El olivo en lo alto de la colina hacía sombra a mi cuerpo, que reposaba acostado sobre hiervas silvestres. El sol lo alumbraba todo y dotaba al aire de una temperatura perfecta. Podría bajar de la colina, dirección al este, y sin dejar de pisar hierva, tierra fértil y arena durante kilómetros, podría llegar al mar y zambullirme en él. Por ahora, me conformaba con mirarlo desde aquí. Verlo, el mar, todo él. Y también una extensa pinada al norte de aquí.
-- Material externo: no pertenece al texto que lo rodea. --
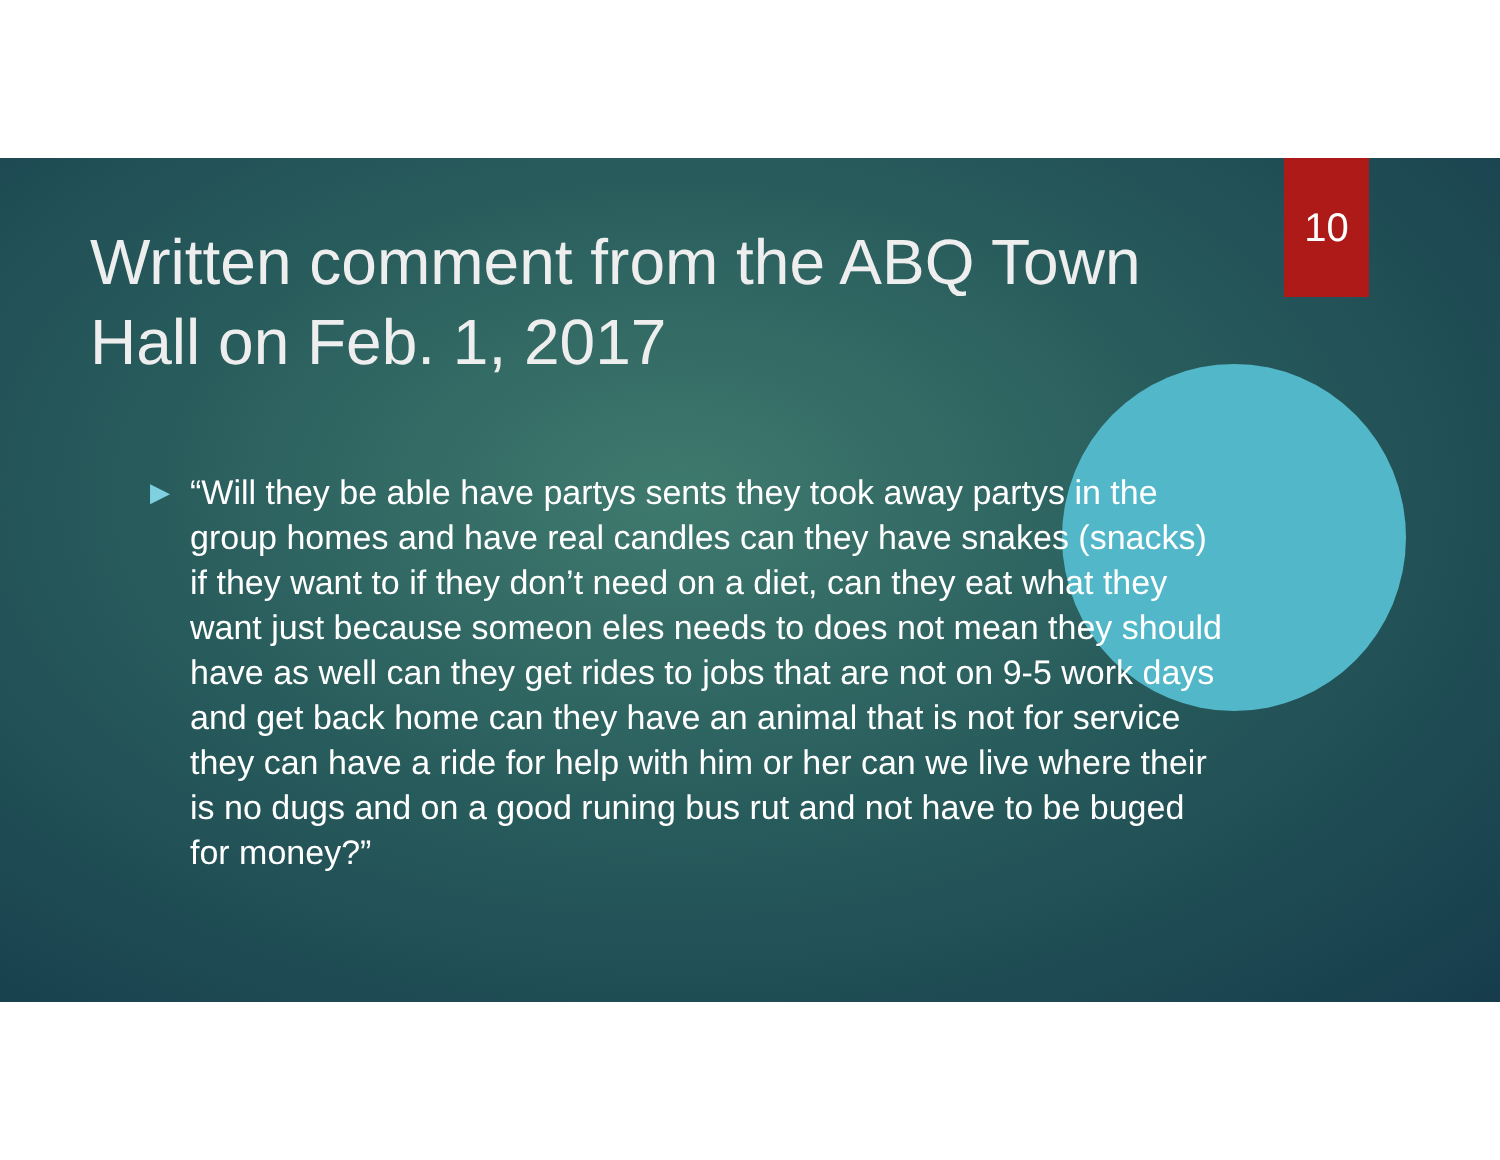10
Written comment from the ABQ Town Hall on Feb. 1, 2017
▶
“Will they be able have partys sents they took away partys in the group homes and have real candles can they have snakes (snacks) if they want to if they don’t need on a diet, can they eat what they want just because someon eles needs to does not mean they should have as well can they get rides to jobs that are not on 9-5 work days and get back home can they have an animal that is not for service they can have a ride for help with him or her can we live where their is no dugs and on a good runing bus rut and not have to be buged for money?”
No sabría decir cuántos árboles habría, pero sí que una ardilla podría saltar de uno en uno y morir antes de alcanzar el último. Huertos de todo rodeándome, invernaderos de ñoras, y sombras. Mi casa se encontraba a media hora a pie de aquí, si me esforzaba en llegar puntual para la comida del mediodía. Lo recuerdo todo visceral, más auténtico que cualquier otro recuerdo, y absolutamente feliz. Tal vez sea porque es un recuerdo viejo, y yo vivía mi juventud plenamente entre la arena y el sol.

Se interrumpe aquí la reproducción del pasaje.